Elevated Image API Errors on us-east-1
Incident Report for Imagizer Cloud
Postmortem

Early this morning, Imagizer Cloud's east coast zone underwent a large-scale outage. As a result, our Image API service was severely degraded.

The outage began at 5 am PST and ended at 7:15 am PST, affecting all east-coast regional customers.

What and why it happened

The cause of the outage was a substantial increase in resource-intensive requests, which gradually increased throughout the early morning.

Unfortunately, the unusual pattern of requests went undetected by our autoscaling services.
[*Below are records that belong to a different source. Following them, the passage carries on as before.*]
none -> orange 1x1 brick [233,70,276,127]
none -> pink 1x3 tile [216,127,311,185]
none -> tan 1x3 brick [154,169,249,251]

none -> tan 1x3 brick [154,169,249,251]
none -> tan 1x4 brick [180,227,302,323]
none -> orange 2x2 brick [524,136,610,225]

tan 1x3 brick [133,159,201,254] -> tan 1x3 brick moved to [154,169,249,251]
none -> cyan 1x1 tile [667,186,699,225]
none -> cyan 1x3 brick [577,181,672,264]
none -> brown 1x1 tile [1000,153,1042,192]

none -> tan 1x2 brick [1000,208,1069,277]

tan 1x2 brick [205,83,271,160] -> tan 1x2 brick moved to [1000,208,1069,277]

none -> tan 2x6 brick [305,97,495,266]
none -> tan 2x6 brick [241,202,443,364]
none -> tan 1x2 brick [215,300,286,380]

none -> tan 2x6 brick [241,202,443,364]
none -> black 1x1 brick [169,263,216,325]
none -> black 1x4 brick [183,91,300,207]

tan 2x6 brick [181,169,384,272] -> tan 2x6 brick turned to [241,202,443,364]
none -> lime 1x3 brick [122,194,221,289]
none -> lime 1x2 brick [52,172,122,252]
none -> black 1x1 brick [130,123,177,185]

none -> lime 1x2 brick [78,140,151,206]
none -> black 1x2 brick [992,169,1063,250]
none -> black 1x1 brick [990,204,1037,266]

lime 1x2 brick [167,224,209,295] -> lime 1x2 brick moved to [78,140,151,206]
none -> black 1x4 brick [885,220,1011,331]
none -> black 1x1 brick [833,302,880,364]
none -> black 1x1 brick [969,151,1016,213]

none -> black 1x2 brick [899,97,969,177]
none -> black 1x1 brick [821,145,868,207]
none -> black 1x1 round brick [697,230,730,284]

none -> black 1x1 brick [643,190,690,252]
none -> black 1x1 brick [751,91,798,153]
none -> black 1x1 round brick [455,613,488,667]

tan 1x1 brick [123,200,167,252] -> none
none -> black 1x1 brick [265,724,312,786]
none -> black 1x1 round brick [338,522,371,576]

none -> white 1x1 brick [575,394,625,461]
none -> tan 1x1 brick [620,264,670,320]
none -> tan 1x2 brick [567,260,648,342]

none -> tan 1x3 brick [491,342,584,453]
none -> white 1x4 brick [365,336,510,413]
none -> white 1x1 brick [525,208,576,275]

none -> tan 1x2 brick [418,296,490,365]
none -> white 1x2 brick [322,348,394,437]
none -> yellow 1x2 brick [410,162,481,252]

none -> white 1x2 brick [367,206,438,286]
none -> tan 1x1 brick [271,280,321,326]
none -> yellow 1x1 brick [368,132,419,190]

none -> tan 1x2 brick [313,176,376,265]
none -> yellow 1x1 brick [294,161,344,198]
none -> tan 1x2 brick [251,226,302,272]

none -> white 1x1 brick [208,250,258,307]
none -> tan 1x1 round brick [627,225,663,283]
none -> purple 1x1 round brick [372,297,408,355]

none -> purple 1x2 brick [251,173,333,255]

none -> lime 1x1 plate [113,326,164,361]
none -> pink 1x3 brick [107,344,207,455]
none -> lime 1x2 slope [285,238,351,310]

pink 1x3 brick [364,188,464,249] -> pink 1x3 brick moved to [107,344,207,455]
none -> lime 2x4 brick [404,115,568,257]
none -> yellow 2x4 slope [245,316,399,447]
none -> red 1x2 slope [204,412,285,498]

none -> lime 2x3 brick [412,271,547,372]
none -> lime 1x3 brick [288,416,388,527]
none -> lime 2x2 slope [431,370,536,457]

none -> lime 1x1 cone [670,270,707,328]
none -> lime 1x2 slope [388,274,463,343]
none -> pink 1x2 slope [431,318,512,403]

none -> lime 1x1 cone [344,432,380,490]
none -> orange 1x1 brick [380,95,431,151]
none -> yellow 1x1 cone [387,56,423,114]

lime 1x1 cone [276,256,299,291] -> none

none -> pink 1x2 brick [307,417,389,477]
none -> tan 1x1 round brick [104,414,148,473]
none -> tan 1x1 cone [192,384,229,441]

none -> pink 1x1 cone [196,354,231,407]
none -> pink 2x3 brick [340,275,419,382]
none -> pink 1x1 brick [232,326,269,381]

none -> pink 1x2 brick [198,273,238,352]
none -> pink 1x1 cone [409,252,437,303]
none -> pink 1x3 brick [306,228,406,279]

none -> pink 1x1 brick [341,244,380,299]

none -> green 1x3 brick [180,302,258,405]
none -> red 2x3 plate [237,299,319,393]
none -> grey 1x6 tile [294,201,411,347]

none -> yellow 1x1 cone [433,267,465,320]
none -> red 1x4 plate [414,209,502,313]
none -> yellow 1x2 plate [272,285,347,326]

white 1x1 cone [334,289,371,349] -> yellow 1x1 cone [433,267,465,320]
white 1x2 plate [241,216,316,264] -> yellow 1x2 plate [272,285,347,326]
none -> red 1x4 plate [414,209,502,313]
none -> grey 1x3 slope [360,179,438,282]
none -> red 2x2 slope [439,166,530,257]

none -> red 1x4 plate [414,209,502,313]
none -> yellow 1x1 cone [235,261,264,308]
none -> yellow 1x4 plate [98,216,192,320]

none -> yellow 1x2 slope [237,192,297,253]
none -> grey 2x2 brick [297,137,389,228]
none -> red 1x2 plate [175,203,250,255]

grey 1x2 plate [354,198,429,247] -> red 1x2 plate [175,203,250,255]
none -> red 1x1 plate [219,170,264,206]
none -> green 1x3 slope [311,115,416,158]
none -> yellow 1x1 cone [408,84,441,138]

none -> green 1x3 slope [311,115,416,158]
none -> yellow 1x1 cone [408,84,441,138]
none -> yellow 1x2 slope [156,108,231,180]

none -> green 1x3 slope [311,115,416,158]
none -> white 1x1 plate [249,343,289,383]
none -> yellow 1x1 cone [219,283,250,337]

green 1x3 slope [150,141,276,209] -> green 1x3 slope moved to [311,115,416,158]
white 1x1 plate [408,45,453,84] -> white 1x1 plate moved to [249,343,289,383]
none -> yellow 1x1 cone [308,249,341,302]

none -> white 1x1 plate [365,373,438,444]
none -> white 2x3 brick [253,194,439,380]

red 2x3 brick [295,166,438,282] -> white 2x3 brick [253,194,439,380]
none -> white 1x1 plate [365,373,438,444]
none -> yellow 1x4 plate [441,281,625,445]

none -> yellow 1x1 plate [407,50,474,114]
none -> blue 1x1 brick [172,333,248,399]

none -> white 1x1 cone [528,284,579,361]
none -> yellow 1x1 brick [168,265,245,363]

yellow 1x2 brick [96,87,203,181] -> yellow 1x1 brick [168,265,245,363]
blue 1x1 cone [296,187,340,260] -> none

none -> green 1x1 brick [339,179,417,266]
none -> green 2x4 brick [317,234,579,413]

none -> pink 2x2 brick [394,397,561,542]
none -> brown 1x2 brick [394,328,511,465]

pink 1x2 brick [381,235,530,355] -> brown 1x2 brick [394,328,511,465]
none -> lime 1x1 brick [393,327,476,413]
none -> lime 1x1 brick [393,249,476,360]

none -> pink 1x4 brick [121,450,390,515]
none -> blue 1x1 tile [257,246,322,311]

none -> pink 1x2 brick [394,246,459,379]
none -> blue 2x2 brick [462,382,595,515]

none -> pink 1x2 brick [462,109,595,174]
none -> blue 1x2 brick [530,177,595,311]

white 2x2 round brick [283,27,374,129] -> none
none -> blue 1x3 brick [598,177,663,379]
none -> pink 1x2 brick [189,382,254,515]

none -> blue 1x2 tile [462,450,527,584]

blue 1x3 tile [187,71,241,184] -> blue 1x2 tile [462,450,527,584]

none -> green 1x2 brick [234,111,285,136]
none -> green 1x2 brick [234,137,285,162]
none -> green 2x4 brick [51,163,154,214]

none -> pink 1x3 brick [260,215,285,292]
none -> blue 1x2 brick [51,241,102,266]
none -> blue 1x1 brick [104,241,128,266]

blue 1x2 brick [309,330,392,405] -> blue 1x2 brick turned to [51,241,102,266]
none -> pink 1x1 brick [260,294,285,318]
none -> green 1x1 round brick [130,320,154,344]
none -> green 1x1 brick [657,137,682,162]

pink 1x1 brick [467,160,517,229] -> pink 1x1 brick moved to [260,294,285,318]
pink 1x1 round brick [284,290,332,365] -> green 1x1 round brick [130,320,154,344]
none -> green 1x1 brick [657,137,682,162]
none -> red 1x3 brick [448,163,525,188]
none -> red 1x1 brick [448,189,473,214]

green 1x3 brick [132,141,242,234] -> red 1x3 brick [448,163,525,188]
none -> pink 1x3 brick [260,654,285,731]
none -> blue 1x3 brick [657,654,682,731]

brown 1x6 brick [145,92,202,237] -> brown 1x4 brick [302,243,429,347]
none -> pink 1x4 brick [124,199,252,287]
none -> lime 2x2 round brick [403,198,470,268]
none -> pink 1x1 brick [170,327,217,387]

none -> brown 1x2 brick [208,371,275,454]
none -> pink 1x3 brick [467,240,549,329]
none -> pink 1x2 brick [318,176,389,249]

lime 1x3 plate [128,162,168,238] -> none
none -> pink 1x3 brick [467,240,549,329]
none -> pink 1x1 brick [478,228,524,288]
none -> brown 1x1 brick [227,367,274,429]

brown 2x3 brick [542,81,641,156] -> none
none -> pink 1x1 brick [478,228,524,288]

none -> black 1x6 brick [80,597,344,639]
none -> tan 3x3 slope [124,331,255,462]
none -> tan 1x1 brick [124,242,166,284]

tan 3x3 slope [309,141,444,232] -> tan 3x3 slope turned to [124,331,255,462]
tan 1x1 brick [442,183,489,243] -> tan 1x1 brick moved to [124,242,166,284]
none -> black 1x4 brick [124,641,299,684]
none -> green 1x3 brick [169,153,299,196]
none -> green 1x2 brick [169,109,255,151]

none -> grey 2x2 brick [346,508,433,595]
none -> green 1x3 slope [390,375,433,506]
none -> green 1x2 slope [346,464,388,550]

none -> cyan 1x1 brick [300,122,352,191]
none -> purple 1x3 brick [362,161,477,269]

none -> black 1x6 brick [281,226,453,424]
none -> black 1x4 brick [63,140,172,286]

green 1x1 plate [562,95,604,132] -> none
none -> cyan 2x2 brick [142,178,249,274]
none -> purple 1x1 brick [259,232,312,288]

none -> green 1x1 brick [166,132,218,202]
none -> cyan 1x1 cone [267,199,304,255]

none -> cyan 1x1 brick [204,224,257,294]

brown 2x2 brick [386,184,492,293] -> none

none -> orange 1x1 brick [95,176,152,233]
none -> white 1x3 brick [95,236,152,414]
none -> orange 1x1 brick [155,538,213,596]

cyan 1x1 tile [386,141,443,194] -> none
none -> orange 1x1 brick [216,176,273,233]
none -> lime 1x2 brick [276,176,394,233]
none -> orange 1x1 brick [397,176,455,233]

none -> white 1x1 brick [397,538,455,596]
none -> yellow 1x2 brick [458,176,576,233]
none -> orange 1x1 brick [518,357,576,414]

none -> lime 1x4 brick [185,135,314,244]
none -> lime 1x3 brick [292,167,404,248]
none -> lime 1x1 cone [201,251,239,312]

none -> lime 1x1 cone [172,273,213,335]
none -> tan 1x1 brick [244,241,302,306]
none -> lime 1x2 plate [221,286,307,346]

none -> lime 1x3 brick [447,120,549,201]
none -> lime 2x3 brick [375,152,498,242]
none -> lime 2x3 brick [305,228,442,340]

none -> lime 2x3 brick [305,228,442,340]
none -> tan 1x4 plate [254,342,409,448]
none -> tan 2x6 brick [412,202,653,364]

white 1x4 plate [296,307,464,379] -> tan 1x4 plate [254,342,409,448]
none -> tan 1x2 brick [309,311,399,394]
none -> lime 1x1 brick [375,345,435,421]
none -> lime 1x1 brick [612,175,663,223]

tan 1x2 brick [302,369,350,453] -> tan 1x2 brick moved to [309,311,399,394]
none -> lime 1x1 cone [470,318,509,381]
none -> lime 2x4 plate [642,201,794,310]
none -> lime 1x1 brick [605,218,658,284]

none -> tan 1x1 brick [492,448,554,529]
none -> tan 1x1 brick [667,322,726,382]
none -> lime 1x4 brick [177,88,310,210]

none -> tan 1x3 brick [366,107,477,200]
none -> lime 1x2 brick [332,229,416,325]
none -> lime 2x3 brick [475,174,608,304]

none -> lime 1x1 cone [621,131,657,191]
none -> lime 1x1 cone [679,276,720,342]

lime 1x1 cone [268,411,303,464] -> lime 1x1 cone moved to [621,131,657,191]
Once reaching a tipping point, our servers began to reject requests, causing timeouts and other 5XX error responses.

We also failed to react in time to mitigate the outage.

Actions in progress

  • Minimum Cluster size increased.
  • Add additional triggers to the autoscaling service
  • Complete an audit of our autoscaling service
  • Complete an audit of our in-house monitoring/alerting services
  • Add third-party monitoring/alerting

We take all outages seriously and always work hard on improving our methods to provide the safest and most stable environment for our clients.

I sincerely apologize for the downtime.

--

Nicholas Pettas

CTO

Posted Apr 09, 2021 - 18:30 PDT

Resolved
This incident has been resolved.
Posted Apr 09, 2021 - 07:21 PDT
Update
We are continuing to monitor for any further issues.
Posted Apr 09, 2021 - 07:21 PDT
Monitoring
A fix has been implemented and we are monitoring the results.
Posted Apr 09, 2021 - 07:17 PDT
Identified
We have identified the issue causing the elevated level of Image API errors and are currently implementing a fix.
Posted Apr 09, 2021 - 07:14 PDT
This incident affected: Image API (us-east-1).